Más allá del impacto que pueda tener este plan, su puesta en marcha certifica la colaboración que sí puede existir por parte de las autonomías en la consecución de objetivos nacionales. Por eso creo que, para no liar la madeja como ha hecho Aznar, conviene separar entre lo que es la envoltura de las administraciones regionales y la capacidad de sus diferentes gobiernos. A veces la superficie de los entes regionales, que son los Parlamentos, esconde la acción de gobierno. Y esto se traduce en que las comunidades solo aparecen en el debate nacional cuando se discuten asuntos que afectan al conjunto del Estado, mientras se solapa la eficacia que supone construir helipuertos, centros de salud, institutos, polideportivos o equipamientos culturales donde antes solo habían solares. Por ejemplo, cabe preguntarse si es necesario que los Parlamentos autonómicos tengan que legislar todo, incluso leyes que ya están aprobadas por las Cortes. No sé para qué quiere Madrid o Cataluña una ley del tabaco si el Congreso ya ha aprobado una norma única para todo el Estado. Sin embargo, el ejercicio de descentración que supuso el Título VIII de la Constitución, en la medida que ha sido capaz de mejorar la gestión del Estado del Bienestar, parece claro que ha sido un acierto que conviene no modificar. Incluso Ortega y Gasset llegó a defender un sistema de «Grandes Comarcas» que casi calca el actual mapa autonómico.

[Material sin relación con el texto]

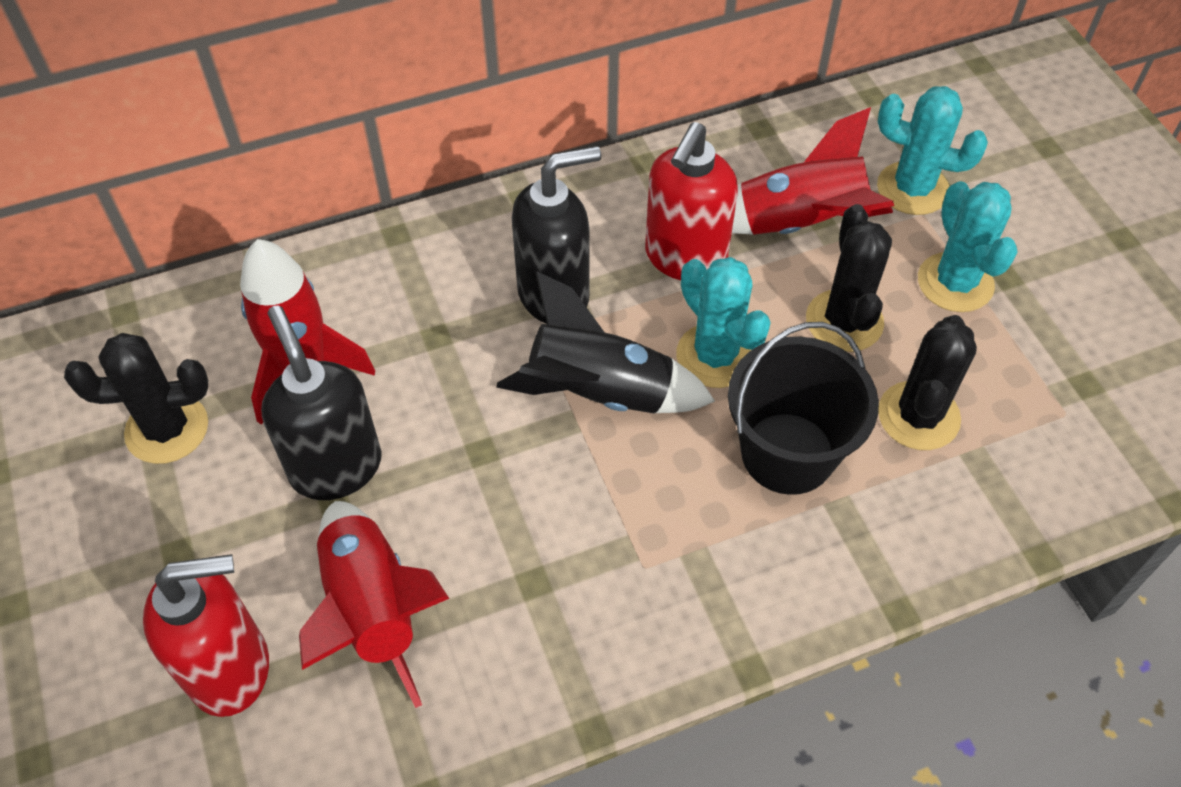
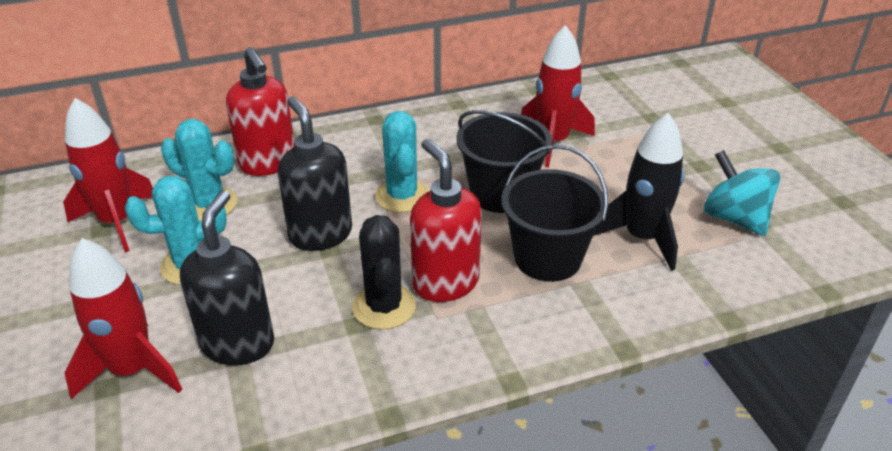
black bucket: [728,322,879,495] = 1 -> [456,110,552,213] [501,145,608,282] = 2
black cactus: [64,333,208,464] [806,204,892,352] [878,315,977,450] = 3 -> [352,215,416,330] = 1
turquoise spinning top: none = 0 -> [704,150,780,236] = 1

La Junta de Castilla-La Mancha arguye que esta región debe poco al Estado centralista. Es lógico. Madrid trataba entonces a las provincias (sobre todo, a las que tenía más a mano) como sus criadas. Entonces las inversiones palidecían y los recursos se gestionaban con una inercia que solo ha corregido el efecto de proximidad. Quizá no se puede decir que las comunidades autónomas hayan sido la pieza clave para explicar la transformación de este país. Pero tampoco se puede defender lo contrario. No parece razonable mantener un modelo cuando las cosas van bien y luego liquidarlo por completo en cuanto arrecia la chaparrón. Me parece muy sensata la opinión de Barreda cuando asegura que el camino a recorrer es el de intensificar la coordinación: más entendimiento en infraestructuras, en el gasto farmacéutico, en el pago a los médicos para evitar enfrentamientos estériles… Zapatero apostó por algo parecido la semana pasada en el Senado pidiendo «acuerdos de simplificación». Esta posición choca con las soflamas que, cada cierto tiempo, provienen de la derecha en forma de diatriba a las autonomías, ya sea por su burocracia, por sus gastos faraónicos o por ese mantra del España se rompe. ¿Cuando entenderán la pluralidad de la sociedad española como un elemento vertebral y no como una expresión pintoresca?